DEPTH-RESOLVED MEASUREMENT OF LATTICE-RELAXATION IN GA1-XINXAS/GAAS STRAINED-LAYER SUPERLATTICES BY MEANS OF GRAZING-INCIDENCE X-RAY-DIFFRACTION

The state of relaxation in two different superlattices (SLs) of a system with large lattice mismatch, Ga0.8In0.2As/GaAs grown on GaAs [001] by molecular beam epitaxy, has been investigated by surface-sensitive grazing-incidence diffraction (GID). The SL is squeezed between the substrate and a thick GaAs top layer. The thickness of individual GaInAs layers t(a) (active layer) is the same in both samples, while the GaAs barrier thickness t(b) is different. We have studied the influence of the thickness ratio t(b)/t(a) on the state of relaxation for different distances from the sample surface. We find that for thick barriers the whole SL remains coherently strained and for the thinner barrier thickness the SL is partially relaxed against the the GaAs top layer. The GID technique was applied for the first time to obtain depth resolution of the lateral lattice parameter in a SL. It is demonstrated to be especially well suited for SL systems with a small difference of the average electron density between the sublayers. The scattering contrast is improved by measuring the intensity as a function of the exit angle (''rod scans'') from the ''weak'' (200) Bragg reflection.

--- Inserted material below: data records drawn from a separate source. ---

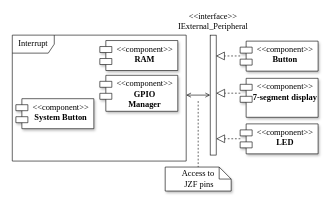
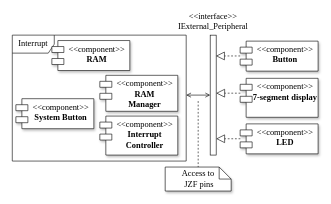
  <mxCell id="0" />
  <mxCell id="1" parent="0" />
  <mxCell id="2" value="Interrupt" style="shape=umlFrame;whiteSpace=wrap;html=1;pointerEvents=0;fontFamily=Cambria;fontSize=14;width=70;height=30;" parent="1" vertex="1"><mxGeometry x="20" y="58" width="290" height="210" as="geometry" /></mxCell>
- <mxCell id="3" value="&amp;lt;&amp;lt;component&amp;gt;&amp;gt;&lt;br style=&quot;font-size: 14px;&quot;&gt;&lt;b style=&quot;font-size: 14px;&quot;&gt;RAM&lt;/b&gt;" style="shape=module;align=left;spacingLeft=20;align=center;verticalAlign=top;whiteSpace=wrap;html=1;fontFamily=Cambria;shadow=1;fontSize=14;" parent="1" vertex="1"><mxGeometry x="166" y="67" width="130" height="50" as="geometry" /></mxCell>
- <mxCell id="4" value="&amp;lt;&amp;lt;component&amp;gt;&amp;gt;&lt;br style=&quot;font-size: 14px;&quot;&gt;&lt;b style=&quot;font-size: 14px;&quot;&gt;GPIO&lt;br style=&quot;font-size: 14px;&quot;&gt;Manager&lt;br style=&quot;font-size: 14px;&quot;&gt;&lt;/b&gt;" style="shape=module;align=left;spacingLeft=20;align=center;verticalAlign=top;whiteSpace=wrap;html=1;fontFamily=Cambria;shadow=1;fontSize=14;" parent="1" vertex="1"><mxGeometry x="166" y="125" width="130" height="60" as="geometry" /></mxCell>
+ <mxCell id="3" value="&amp;lt;&amp;lt;component&amp;gt;&amp;gt;&lt;br style=&quot;font-size: 14px;&quot;&gt;&lt;b style=&quot;font-size: 14px;&quot;&gt;RAM&lt;/b&gt;" style="shape=module;align=left;spacingLeft=20;align=center;verticalAlign=top;whiteSpace=wrap;html=1;fontFamily=Cambria;shadow=1;fontSize=14;" parent="1" vertex="1"><mxGeometry x="86" y="67" width="130" height="50" as="geometry" /></mxCell>
+ <mxCell id="4" value="&amp;lt;&amp;lt;component&amp;gt;&amp;gt;&lt;br style=&quot;font-size: 14px;&quot;&gt;&lt;b style=&quot;font-size: 14px;&quot;&gt;RAM&lt;br style=&quot;font-size: 14px;&quot;&gt;Manager&lt;br style=&quot;font-size: 14px;&quot;&gt;&lt;/b&gt;" style="shape=module;align=left;spacingLeft=20;align=center;verticalAlign=top;whiteSpace=wrap;html=1;fontFamily=Cambria;shadow=1;fontSize=14;" parent="1" vertex="1"><mxGeometry x="166" y="125" width="130" height="60" as="geometry" /></mxCell>
+ <mxCell id="5" value="&amp;lt;&amp;lt;component&amp;gt;&amp;gt;&lt;br style=&quot;font-size: 14px;&quot;&gt;&lt;b style=&quot;font-size: 14px;&quot;&gt;Interrupt Controller&lt;/b&gt;" style="shape=module;align=left;spacingLeft=20;align=center;verticalAlign=top;whiteSpace=wrap;html=1;fontFamily=Cambria;shadow=1;fontSize=14;" parent="1" vertex="1"><mxGeometry x="166" y="193" width="130" height="65" as="geometry" /></mxCell>
  <mxCell id="6" value="" style="html=1;points=[];perimeter=orthogonalPerimeter;outlineConnect=0;targetShapes=umlLifeline;portConstraint=eastwest;newEdgeStyle={&quot;edgeStyle&quot;:&quot;elbowEdgeStyle&quot;,&quot;elbow&quot;:&quot;vertical&quot;,&quot;curved&quot;:0,&quot;rounded&quot;:0};fontFamily=Cambria;fontSize=14;" parent="1" vertex="1"><mxGeometry x="350" y="58" width="10" height="200" as="geometry" /></mxCell>
  <mxCell id="7" value="" style="endArrow=open;startArrow=open;html=1;rounded=0;startFill=0;endFill=0;fontFamily=Cambria;fontSize=14;" parent="1" target="6" edge="1"><mxGeometry width="100" height="100" relative="1" as="geometry"><mxPoint x="310" y="158" as="sourcePoint" /><mxPoint x="410" y="58" as="targetPoint" /></mxGeometry></mxCell>
  <mxCell id="8" value="&amp;lt;&amp;lt;interface&amp;gt;&amp;gt;&lt;br style=&quot;font-size: 14px;&quot;&gt;IExternal_Peripheral" style="text;html=1;strokeColor=none;fillColor=none;align=center;verticalAlign=middle;whiteSpace=wrap;rounded=0;fontFamily=Cambria;fontSize=14;" parent="1" vertex="1"><mxGeometry x="266.25" y="20" width="177.5" height="30" as="geometry" /></mxCell>
  <mxCell id="9" value="&amp;lt;&amp;lt;component&amp;gt;&amp;gt;&lt;br style=&quot;font-size: 14px;&quot;&gt;&lt;b style=&quot;font-size: 14px;&quot;&gt;Button&lt;/b&gt;" style="shape=module;align=left;spacingLeft=20;align=center;verticalAlign=top;whiteSpace=wrap;html=1;fontFamily=Cambria;shadow=1;fontSize=14;" parent="1" vertex="1"><mxGeometry x="400" y="68" width="130" height="50" as="geometry" /></mxCell>
  <mxCell id="10" value="&amp;lt;&amp;lt;component&amp;gt;&amp;gt;&lt;br style=&quot;font-size: 14px;&quot;&gt;&lt;b style=&quot;font-size: 14px;&quot;&gt;7-segment display&lt;/b&gt;" style="shape=module;align=left;spacingLeft=20;align=center;verticalAlign=top;whiteSpace=wrap;html=1;fontFamily=Cambria;shadow=1;fontSize=14;" parent="1" vertex="1"><mxGeometry x="400" y="130" width="130" height="65" as="geometry" /></mxCell>
  <mxCell id="11" value="&amp;lt;&amp;lt;component&amp;gt;&amp;gt;&lt;br style=&quot;font-size: 14px;&quot;&gt;&lt;b style=&quot;font-size: 14px;&quot;&gt;LED&lt;/b&gt;" style="shape=module;align=left;spacingLeft=20;align=center;verticalAlign=top;whiteSpace=wrap;html=1;fontFamily=Cambria;shadow=1;fontSize=14;" parent="1" vertex="1"><mxGeometry x="400" y="206" width="130" height="50" as="geometry" /></mxCell>
  <mxCell id="12" value="&amp;lt;&amp;lt;component&amp;gt;&amp;gt;&lt;br style=&quot;font-size: 14px;&quot;&gt;&lt;b style=&quot;font-size: 14px;&quot;&gt;System Button&lt;/b&gt;" style="shape=module;align=left;spacingLeft=20;align=center;verticalAlign=top;whiteSpace=wrap;html=1;fontFamily=Cambria;shadow=1;fontSize=14;" parent="1" vertex="1"><mxGeometry x="26" y="164" width="130" height="50" as="geometry" /></mxCell>
  <mxCell id="13" value="Access to&lt;br style=&quot;font-size: 14px;&quot;&gt;&amp;nbsp;JZF pins" style="shape=note;size=20;whiteSpace=wrap;html=1;fontFamily=Cambria;shadow=1;fontSize=14;" parent="1" vertex="1"><mxGeometry x="275" y="278" width="110" height="40" as="geometry" /></mxCell>
  <mxCell id="14" value="" style="endArrow=none;dashed=1;html=1;rounded=0;entryX=0.5;entryY=0;entryDx=0;entryDy=0;entryPerimeter=0;fontFamily=Cambria;fontSize=14;" parent="1" target="13" edge="1"><mxGeometry width="50" height="50" relative="1" as="geometry"><mxPoint x="330" y="168" as="sourcePoint" /><mxPoint x="210" y="318" as="targetPoint" /></mxGeometry></mxCell>
  <mxCell id="15" value="" style="endArrow=block;dashed=1;endFill=0;endSize=12;html=1;rounded=0;fontFamily=Cambria;fontSize=14;" parent="1" edge="1"><mxGeometry width="160" relative="1" as="geometry"><mxPoint x="400.003" y="92.71" as="sourcePoint" /><mxPoint x="359.67" y="92.71" as="targetPoint" /></mxGeometry></mxCell>
  <mxCell id="16" value="" style="endArrow=block;dashed=1;endFill=0;endSize=12;html=1;rounded=0;fontFamily=Cambria;fontSize=14;" parent="1" edge="1"><mxGeometry width="160" relative="1" as="geometry"><mxPoint x="400.333" y="154.8" as="sourcePoint" /><mxPoint x="360" y="154.8" as="targetPoint" /></mxGeometry></mxCell>
  <mxCell id="17" value="" style="endArrow=block;dashed=1;endFill=0;endSize=12;html=1;rounded=0;fontFamily=Cambria;fontSize=14;" parent="1" edge="1"><mxGeometry width="160" relative="1" as="geometry"><mxPoint x="400.333" y="230.8" as="sourcePoint" /><mxPoint x="360" y="230.8" as="targetPoint" /></mxGeometry></mxCell>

Comparing computer simulations with the measured variation of the scattering contrast between GaAs and GaInAs layers obtained from different ''information depths'' and at different angular positions of the in-plane rocking curves, the state of relaxation can quantitatively be evaluated. On the basis of these results we propose two models for the partial relaxation of the SL into the state of strain-reduced domains. We believe that the partial relaxation is due to the elastic field interaction between the GaInAs layers accross the GaAs barriers, if t(b) is small.